Dubai recently launched a Metaverse Strategy to foster innovation in new technologies. The goal would be to raise the number of metaverse and blockchain entities based in the city to 5,000 and create 40,000 jobs by 2027, and which will eventually generate an additional $4 billion to Dubai’s GDP.
While it is promising that many businesses are investing in the metaverse, it is inevitable not to consider how the virtual transactions will be treated from a tax perspective, especially with the introduction of corporate tax in the UAE. As we know, the metaverse is a parallel virtual world where one can do anything such as buy virtual real estate, shop, attend events, and many more. Recently, a Dubai couple got married in the metaverse, becoming the first in the UAE to tie the knot on the virtual platform.
One of the points worth pondering under VAT is whether the transactions in metaverse fall within the purview of e-services. And whether the special place of supply rules under the UAE VAT on e-services apply. If so, how to determine the place of use of the virtual goods and services supplied in the metaverse?
Further, there may be cases wherein a supplier is based outside the UAE and providing services to an individual in the UAE. Does this create a place of residence for the foreign supplier in the UAE and a requirement to register under UAE VAT?
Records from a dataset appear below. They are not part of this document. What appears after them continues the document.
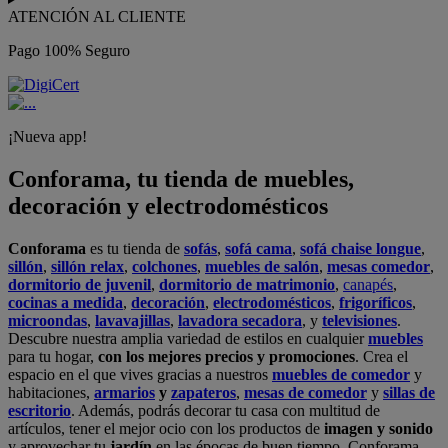
ATENCIÓN AL CLIENTE
Pago 100% Seguro
¡Nueva app!
Conforama, tu tienda de muebles,
decoración y electrodomésticos
Conforama
es tu tienda de
sofás
,
sofá cama
,
sofá chaise longue
,
sillón
,
sillón relax
,
colchones
,
muebles de salón
,
mesas comedor
,
dormitorio de juvenil
,
dormitorio de matrimonio
,
canapés
,
cocinas a medida
,
decoración
,
electrodomésticos
,
frigoríficos
,
microondas
,
lavavajillas
,
lavadora secadora
, y
televisiones
.
Descubre nuestra amplia variedad de estilos en cualquier
muebles
para tu hogar,
con los mejores precios y promociones
. Crea el
espacio en el que vives gracias a nuestros
muebles de comedor
y
habitaciones,
armarios
y
zapateros
,
mesas de comedor
y
sillas de
escritorio
. Además, podrás decorar tu casa con multitud de
artículos, tener el mejor ocio con los productos de
imagen y sonido
y aprovechar tu
jardín
en las épocas de buen tiempo. Conforama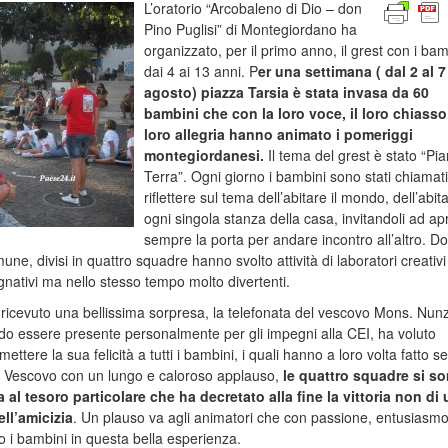
L’oratorio “Arcobaleno di Dio – don
Pino Puglisi” di Montegiordano ha
organizzato, per il primo anno, il grest con i bam
dai 4 ai 13 anni. P
er una settimana ( dal 2 al 7
agosto) piazza Tarsia è stata invasa da 60
bambini che con la loro voce, il loro chiasso,
loro allegria hanno animato i pomeriggi
montegiordanesi.
Il tema del grest è stato “Pi
Terra”. Ogni giorno i bambini sono stati chiamati
riflettere sul tema dell’abitare il mondo, dell’abit
ogni singola stanza della casa, invitandoli ad apr
sempre la porta per andare incontro all’altro. Do
, divisi in quattro squadre hanno svolto attività di laboratori creativi 
egnativi ma nello stesso tempo molto divertenti.
 ricevuto una bellissima sorpresa, la telefonata del vescovo Mons. Nun
do essere presente personalmente per gli impegni alla CEI, ha voluto
mettere la sua felicità a tutti i bambini, i quali hanno a loro volta fatto se
o il Vescovo con un lungo e caloroso applauso,
le quattro squadre si s
al tesoro particolare che ha decretato alla fine la vittoria non di
ll’amicizia
. Un plauso va agli animatori che con passione, entusiasm
i bambini in questa bella esperienza.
A key question also comes to mind with real estate dealings. As per the UAE VAT regulations, the place of supply of real estate is where the goods are located. Take the example of renting a plot in the metaverse – Will the digital land be considered as a real estate or as e-supply of services considering that the land is virtual?
Another point is the payment in cryptocurrencies. If you are buying a ticket to a virtual concert, it needs to be evaluated whether cryptos will be treated as akin to fiat currencies and outside the scope of VAT or as a commodity and trigger the nature of a barter transaction?
Corporate Tax is proposed to be implemented in the UAE with effect from June 1, 2023. The public consultation document on the UAE corporate tax, which gives a broad overview of the coverage of the tax, does not provide any tax exemption to metaverse and blockchain-related activities. Therefore, the profits of UAE entities arising from activities conducted in the metaverse may be taxable.
Exemption from CT may be available if the activities are carried out from a qualifying free zone, subject to meeting certain conditions. With Dubai widely promoting the metaverse and blockchain technology, foreign entities would also want to participate and be part of it. Such foreign entities need to be mindful of the potential tax implications, i.e., whether they could constitute a permanent establishment in UAE, or their income could be considered as UAE-sourced income and hence taxable in the UAE.
With business being transacted across different geographies, businesses might need to consider the tax implications on cross-border transactions including whether the customer is required to withhold any tax on the payment made, and whether businesses can benefit from any tax treaty.
The UAE tax authorities have not yet published any guidance on taxability of the transactions in the metaverse. Therefore, it is noteworthy for businesses to consider and be aware of the possible tax implications of transactions in the virtual world.